Let’s get the most important concern out of the way: if a title like Library Wars has you dreaming of a comedy that ratchets the mundane perils of the public library system up to a high-stakes action flick, you’re somewhat in luck. The good guys are bubbly librarians turned gun-toting soldiers, the plot basically revolves around a book loan gone rogue, and there’s even an impromptu barricade of desk chairs that looks for all the world like a beat from one of Community‘s paintball episodes. There’s greater aspirations on its mind than sitcom resemblances, though. Set in a near future where Japan has enlisted the unsubtly-named Media Betterment Agency to burn books as a Fahrenheit 451-style show of mass censorship, the Library Defense Force of Kanto rallies to protect both its catalogues and the tenets of free speech they represent, as one of its young and idealistic recruits, Iku Kasahara (Nana Eikura), is strong-armed into pondering its modus operandi, all while secretly pining for the affections of her uptight instructor, Atsushi Dojo (Junichi Okada). The angular turns taking us from the titular war scenes and their lofty questions on warfare morality to moments of romantic-comical character interaction and back again are bearable at first, but in playing out its extended climax, the film drowns its ideological responsibility out with enough gunplay and gravitas to invite the wrong kind of laughter.
It’s understandable that The Last Mission would revel in its resolution when considering that it is the final part in a three-part manga adaptation1, doubly so that screenwriter Akiko Nogi has scripted the whole run, and yet its plot requires remarkably little catch-up, if any.

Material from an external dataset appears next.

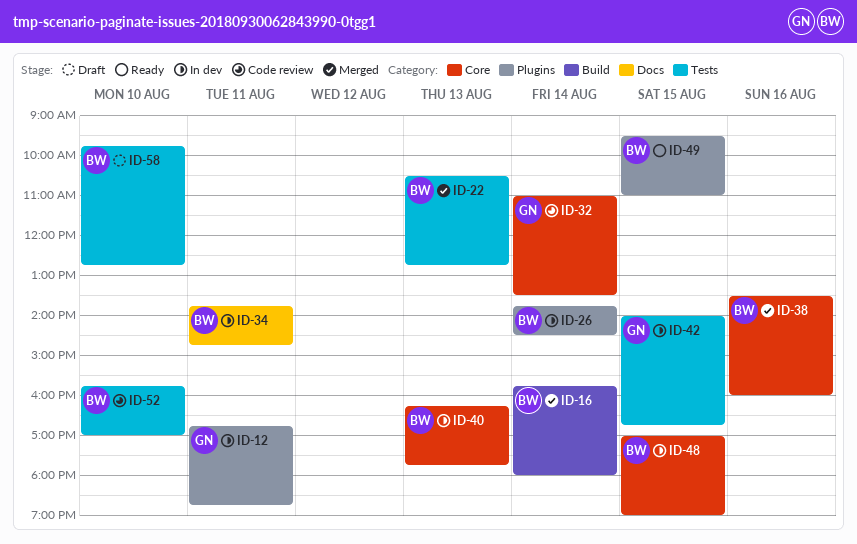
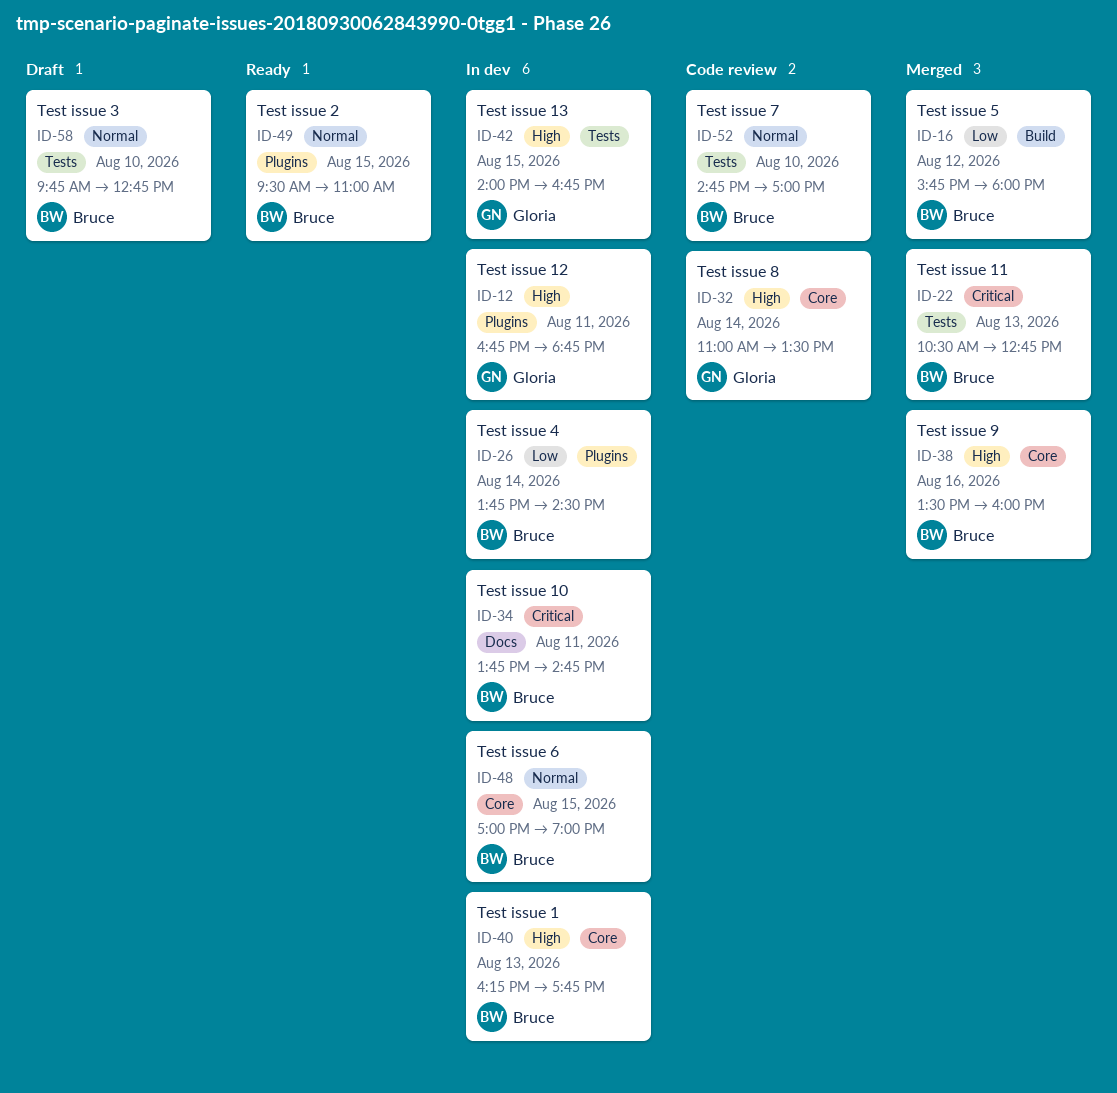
ID-16, day: Aug 14 -> Aug 12
ID-52, begins: 15:45 -> 14:45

Even a flashback to the moment in the first movie where Kasahara decides to join the Defense Force is rendered unnecessary by an opening scene that sees her breaking from the squad to retrieve a lost bundle of comic books from the firing line. If she’s gladly risking her life to put smiles on children’s faces, then there’s no mistaking where her loyalties lie. On the other hand, the flashback plays into the ongoing love affair with Dojo, which amounts to her openly weeping and putting herself at the risk of dismissal or death on numerous occasions for a man with a comically stiff upper lip. This is too absurdly one-sided to be bought into and yet is fixated upon as a plot thread, especially towards the ending.
More successful drama comes when a devilish lobbyist, Satoshi (Tori Matzusaka), wins the right to implement “Plan Future”, something with an efficiency advantage over the Agency’s current anti-Library tactics that remains unclear even after he makes a slick analogy with wine glasses. In an attempt to yank his idealistic younger brother Hikaru (Sota Fukushi) out of the Library troops to the other side, he has an insider frame Kasahara for book-burning and forces her to swallow the charge lest her beloved Dojo cop the blame. If this sounds like an inexplicable and unfair accusation, it is, with scenes of Kasahura facing off with the board of directors under fluorescent light feeling bereft of decent pacing and coherency. Still, the fraternal stand-off triggering it is one of the few key bits of information that aren’t dumped into a line of dialogue several minutes later than where it might serve the scene, or relegated to a brushed-off sub-plots involving a side character like Kasahura’s gossipy friend (Tao Tsuchiya). Such fleeting pleasures become necessary as the scenes that might capitalise on its unique premise are hurried out the door.
On that same note, director Shinsuke Sato, no stranger to manga adaptations (Sand Chronicles, the Gantz films) shows an eye for comic-panel frames and pacing through aesthetics, which becomes especially noticeable in the climax where the Force holds their ground against a forced reclamation of their sacred text, the Handbook of Library Law. Even when staging intense sniper face-offs in hallways or whirling hand-to-hand combat in back-alleys, he he finds space for moody interludes like where Satoshi coolly cruises through the streets full of indifferent pedestrians. If he only he had the same sensitivity with some of the thematic imagery; a recurring symbol relating to the chamomile flower, hard to grow but resilient once bloomed, gets shopped around in relation to a few different contexts before winding up as a dully obvious descriptor of Kasahara herself. It’s a shame that Nogi and Sato should weigh down the surrounding and striking action sequences with this kind of unearned portent.
All of these jumbled elements would make for a softly-recommended novelty if the dilemmas raised by conflicted heroes – what value is there in free speech when authors censor themselves before the punch, or when the wider public generally doesn’t care? – were addressed in some mature fashion by the end, but no. Best summing it up is a repeated, oddly specific inference of a “twisted” world – a translation quirk, perhaps, or a motif that doesn’t land so squarely on the nose? Nope: instead, the Defence Force’s director hammily speaks of untwisting the world during a lecture in which all the legislative snare-traps laid by our villain are waved away for no reason other than it being time to do so. It’s a metaphor that says more about the filmmakers’ desire for a poetic resolution than anything about the subjects at hand, and Library Wars: The Final Mission suffers for not being able to tell the difference.